The Heritage Foundation research paper found that a higher percentage of middle-class and upper-middle-class families have been providing enlistees for the war on Islamic militants since the September 11 attacks on the United States.

Researchers matched the ZIP codes of recruits over the past five years with federal government estimates of household incomes in those neighborhoods. Contrary to complaints from some liberal lawmakers and pundits, the data show that the poor are not shouldering the bulk of the military's need for new soldiers, airmen, sailors and Marines.

The poorest neighborhoods provided 18 percent of recruits in prewar 1999 and 14.6 percent in 2003. By contrast, areas where household incomes ranged from $30,000 to $200,000 provided more than 85 percent.

"We found that recruits tend to come from middle-class areas, with disproportionately fewer from low-income areas," said the report, prepared by Tim Kane, an Air Force Academy graduate and economics scholar. "Overall, the income distribution of military enlistees is more similar to than different from the income distribution of the general population."

The debate was begun in 2002 by Rep. Charles B. Rangel, New York Democrat, as U.S. troops were fighting in Afghanistan and preparing for war in Iraq.

"A disproportionate number of the poor and members of minority groups make up the enlisted ranks of the military, while most privileged Americans are underrepresented or absent," Mr. Rangel wrote in the New York Times. The lawmaker called on the Bush administration to reinstate compulsory service.

Mr. Rangel's Washington office did not respond yesterday to the Heritage report.

The draft was discontinued in 1973, and the all-volunteer force eventually grew into what many national security officials see as the best-trained military force in history.

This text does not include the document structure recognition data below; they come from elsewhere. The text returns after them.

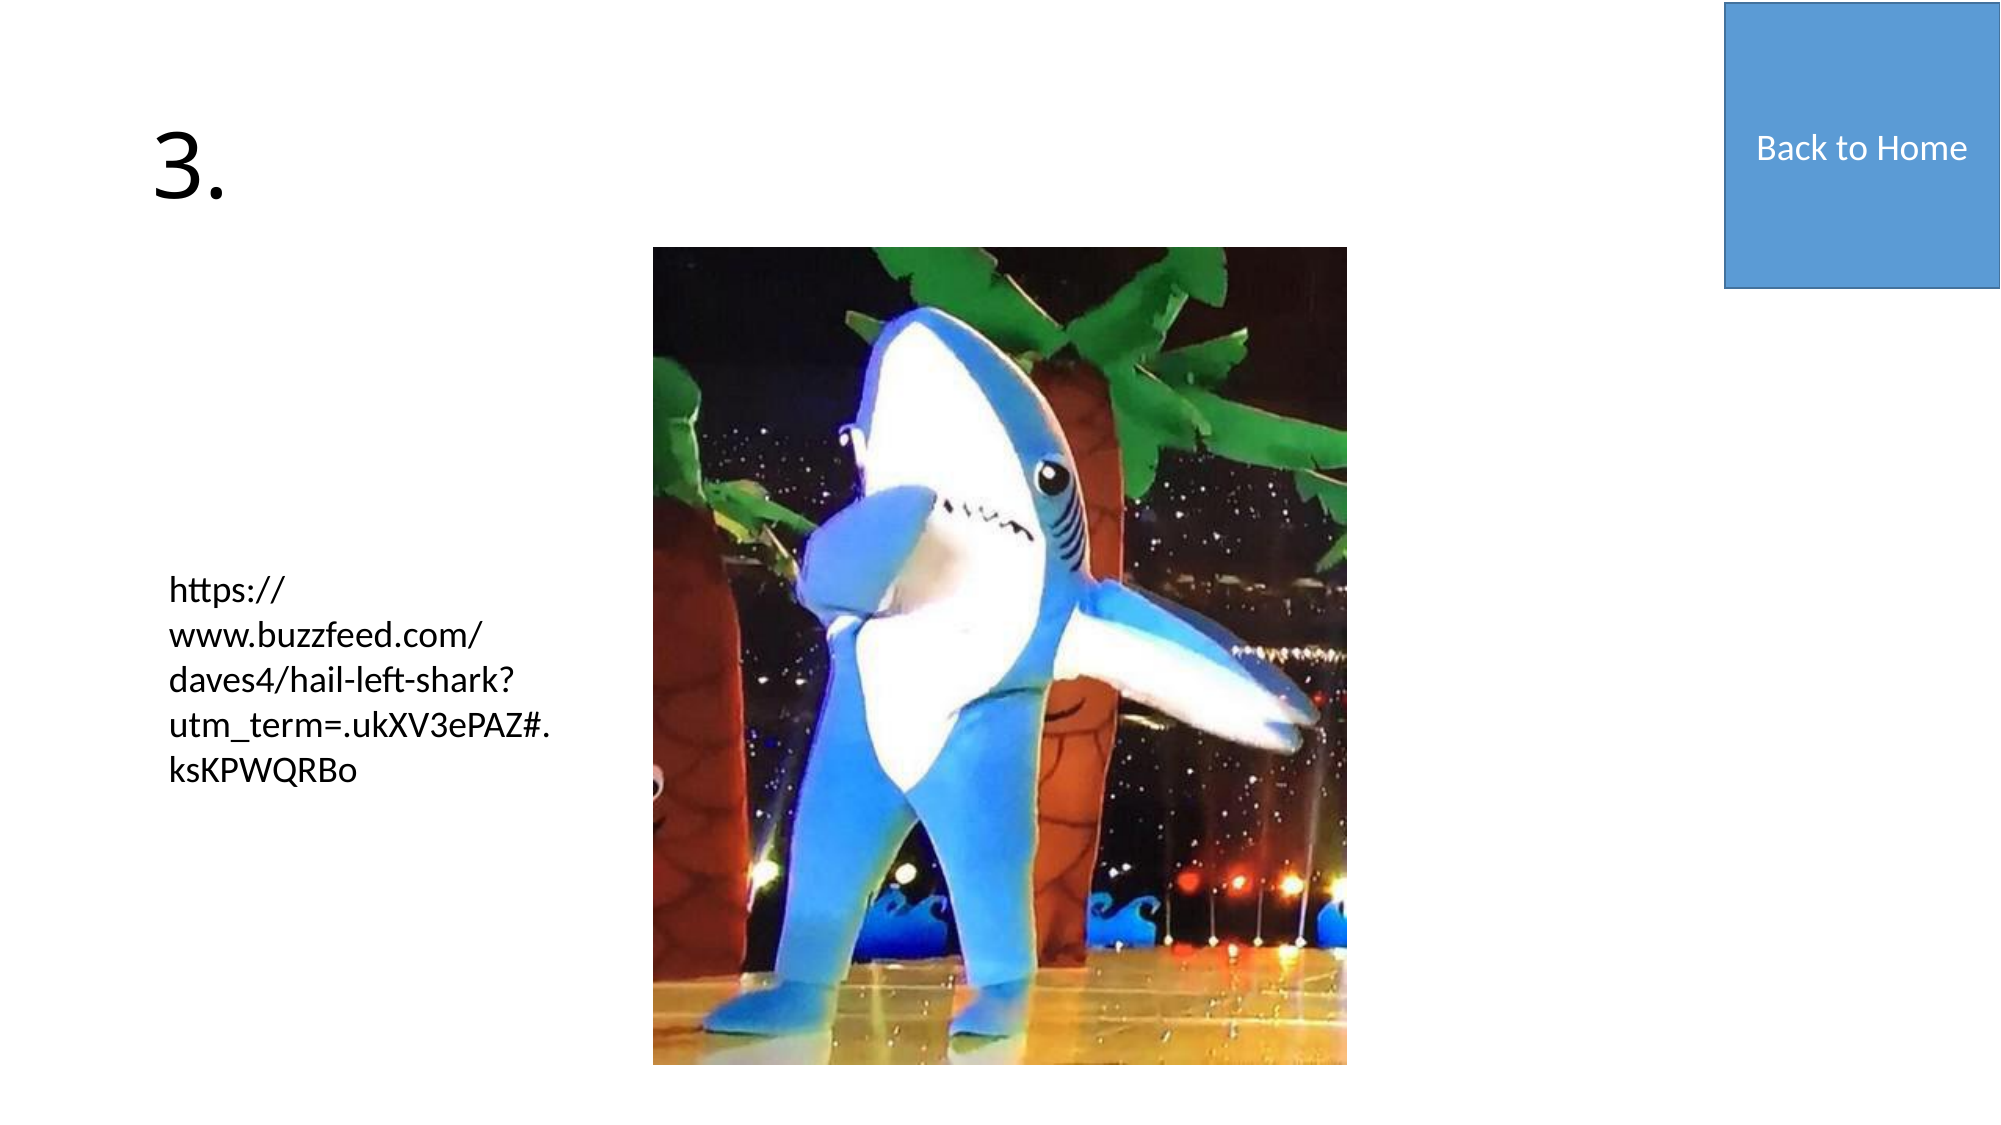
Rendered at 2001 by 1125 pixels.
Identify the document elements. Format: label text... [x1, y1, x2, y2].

text_box https://www.buzzfeed.com/daves4/hail-left-shark?utm_term=.ukXV3ePAZ#.ksKPWQRBo [154, 557, 579, 798]
picture [653, 247, 1347, 1065]
text_box Back to Home [1724, 2, 2000, 289]
title 3. [137, 59, 1724, 278]
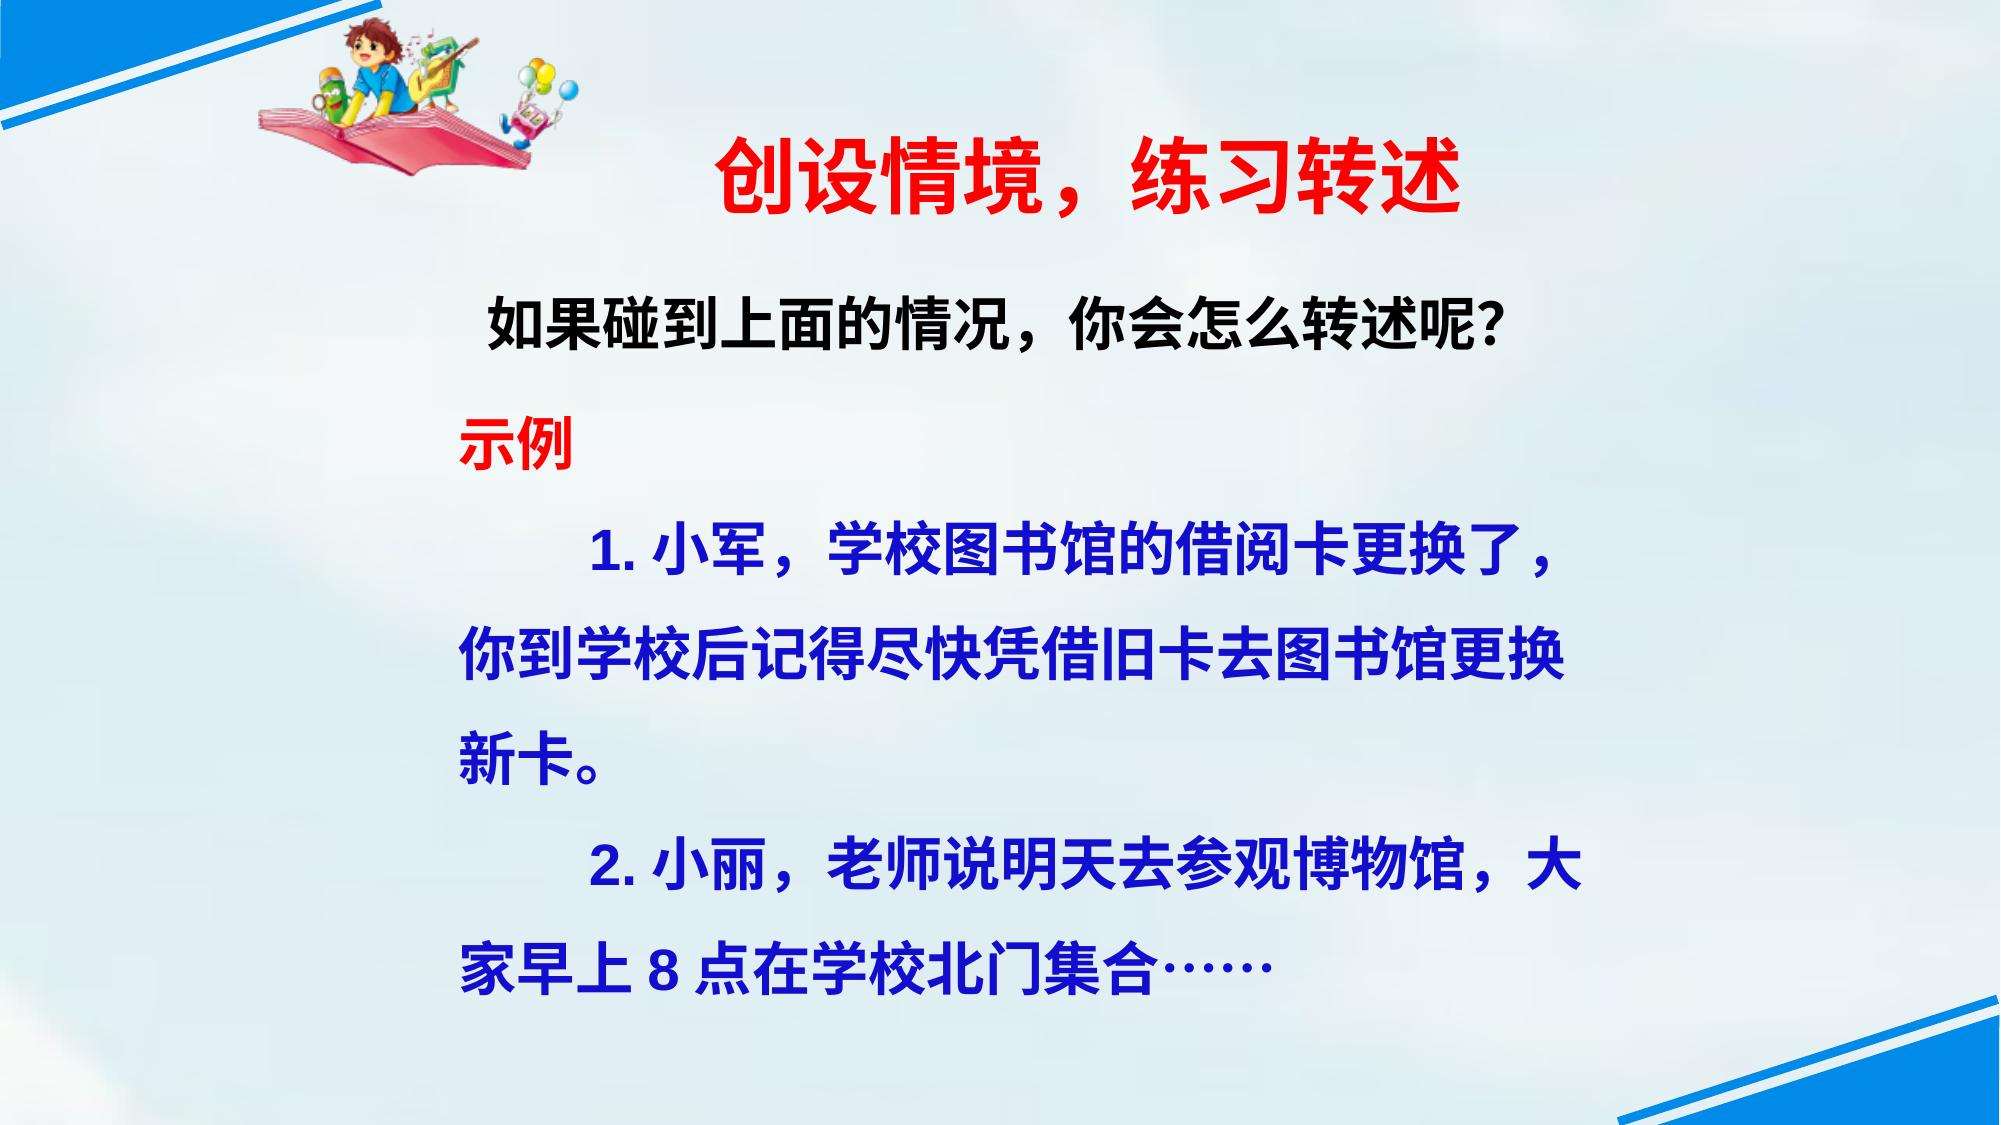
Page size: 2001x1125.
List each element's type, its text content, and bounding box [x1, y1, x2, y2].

picture [0, 0, 2001, 1125]
text_box 创设情境，练习转述 [648, 116, 1502, 232]
text_box 如果碰到上面的情况，你会怎么转述呢？ [404, 251, 1632, 364]
text_box 示例 1.小军，学校图书馆的借阅卡更换了，你到学校后记得尽快凭借旧卡去图书馆更换新卡。 2.小丽，老师说明天去参观博物馆，大家早上8点在学校北门集合…… [443, 365, 1632, 1010]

The Heritage report states that median household income for all enlisted recruits in 1999 was $41,141, compared with the national median of $41,994. By 2003, the recruit household income reached $42,822, when adjusted for inflation.

"In other words, on average, recruits in 2003 were from wealthier neighborhoods than were recruits in 1999," said the report, titled, "Who Bears the Burden? Demographic Characteristics of U.S. Military Recruits Before and After 9/11."

Mr. Kane said overall evidence "is at odds with the image, painted by some supporters of the draft, that the military exploits poor, ignorant young Americans by using slick advertising that promises technical careers in the military to dupe them into trading their feeble opportunities in the private sector for a meager role as cannon fodder."

About 98 percent of all enlistees from 1999 to 2003 had a high school diploma, compared with 75 percent of nonrecruits nationwide.

"In an education context, rather than attracting underprivileged young Americans, the military seems to be attracting above-average Americans," Mr. Kane wrote.